Back at my desk, though, my overactive imagination kicked in. What if this guy isn't the office Monk at all? What if he lives here at the office? While everyone around him thinks he's the office overachiever, first one in the morning and always working late, secretly he's never going anywhere, just sleeping under his desk like George Costanza and getting all of his meals from the cafeteria downstairs. Maybe he had a huge fight with his wife, stormed out of the house one morning, and hasn't had the nerve to go back ever since. Or maybe he just lost his security badge, can't get back into the building without it, but doesn't want to deal with the consequences of losing it. Or maybe, and this is the alternative I've really accepted as my narrative, he used to have a long commute to and from his home in, let's say, Staten Island, and he got so fed up with the hours and hours spent sitting on buses and ferries only to spend so little time at home that he just said to hell with it and started living at work. And that's an impulse I understand because I now do so much of my living at work as well, about eight hours each day, five days a week. Compare that with how and where I spend the other hours of the day. Approximately three are spent commuting to and from the office, during which time I'm at best reading but more often just listening to a podcast. I often think about how far I could go if I spent all that commute time just traveling in one direction, how close I might get to my girlfriend's house in Pennsylvania if the bus got onto I-80 instead of the expressway. I'd say that, on average, I spend about six waking hours at home on a weekday, and one of them is entirely devoted to getting up and ready in the morning. That's not a favorable ratio.
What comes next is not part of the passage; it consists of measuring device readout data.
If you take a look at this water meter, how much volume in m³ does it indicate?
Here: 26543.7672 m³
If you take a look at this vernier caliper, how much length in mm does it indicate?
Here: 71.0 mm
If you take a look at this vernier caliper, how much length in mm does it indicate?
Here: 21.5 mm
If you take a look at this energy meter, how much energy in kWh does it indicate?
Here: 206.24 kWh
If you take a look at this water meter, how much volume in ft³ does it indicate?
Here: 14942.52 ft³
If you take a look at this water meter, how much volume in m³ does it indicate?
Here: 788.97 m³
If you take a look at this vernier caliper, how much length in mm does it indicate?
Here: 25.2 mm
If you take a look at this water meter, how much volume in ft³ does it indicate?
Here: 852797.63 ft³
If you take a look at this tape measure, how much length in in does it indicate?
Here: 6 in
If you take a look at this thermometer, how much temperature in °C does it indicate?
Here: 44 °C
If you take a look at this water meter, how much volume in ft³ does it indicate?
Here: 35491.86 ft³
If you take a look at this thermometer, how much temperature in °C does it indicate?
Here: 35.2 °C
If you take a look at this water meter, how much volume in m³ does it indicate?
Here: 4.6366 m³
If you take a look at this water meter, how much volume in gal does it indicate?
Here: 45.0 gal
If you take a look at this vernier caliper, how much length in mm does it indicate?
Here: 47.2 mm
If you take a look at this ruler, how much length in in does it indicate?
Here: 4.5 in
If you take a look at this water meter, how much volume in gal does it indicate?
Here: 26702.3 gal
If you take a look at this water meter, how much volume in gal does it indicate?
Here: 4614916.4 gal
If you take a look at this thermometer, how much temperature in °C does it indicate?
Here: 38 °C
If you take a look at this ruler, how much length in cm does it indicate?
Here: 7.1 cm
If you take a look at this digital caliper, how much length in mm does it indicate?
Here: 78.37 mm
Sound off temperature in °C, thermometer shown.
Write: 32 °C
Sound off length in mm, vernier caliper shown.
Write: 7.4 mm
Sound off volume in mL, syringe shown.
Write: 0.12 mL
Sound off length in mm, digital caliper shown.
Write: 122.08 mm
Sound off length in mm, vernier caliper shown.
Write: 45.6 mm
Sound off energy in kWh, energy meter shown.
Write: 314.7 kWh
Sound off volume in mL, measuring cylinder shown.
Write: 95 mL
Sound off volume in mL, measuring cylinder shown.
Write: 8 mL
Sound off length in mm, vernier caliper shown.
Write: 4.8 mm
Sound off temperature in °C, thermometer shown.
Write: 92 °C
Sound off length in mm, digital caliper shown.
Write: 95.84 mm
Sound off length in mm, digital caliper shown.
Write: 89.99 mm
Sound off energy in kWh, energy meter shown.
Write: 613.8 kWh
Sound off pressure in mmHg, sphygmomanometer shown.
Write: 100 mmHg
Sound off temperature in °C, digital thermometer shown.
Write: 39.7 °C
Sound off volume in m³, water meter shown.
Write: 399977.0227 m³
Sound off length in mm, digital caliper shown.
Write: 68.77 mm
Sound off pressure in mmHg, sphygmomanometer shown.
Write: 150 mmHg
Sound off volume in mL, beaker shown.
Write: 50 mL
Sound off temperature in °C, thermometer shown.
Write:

So that's a numbers breakdown of how I'm spending my weekdays and why I'm not holding up any giant cups like Rory McIlroy. (Yeah, that's why, every sensible person groaned.) I might keep following news about this guy just because, if I'm being very honest, I'd like to hear that he's not happy. Because if he's a record-breaking athelete (well, it's golf, but still), he's almost my age, and he's really happy in his personal life, then there's no denying that he's got me beat. But as long as I'm happier than he is, then that trophy means less than any of my made-up awards. Besides, from what I hear, that was apparently a really dumbed-down U.S. Open anyway. It's like when that first guy won it all on Who Wants to be a Millionaire? because all the questions were way too easy. (Apologies to Rory McIlroy for everything above. Just kidding about the whole wishing unhappiness on you thing, man.)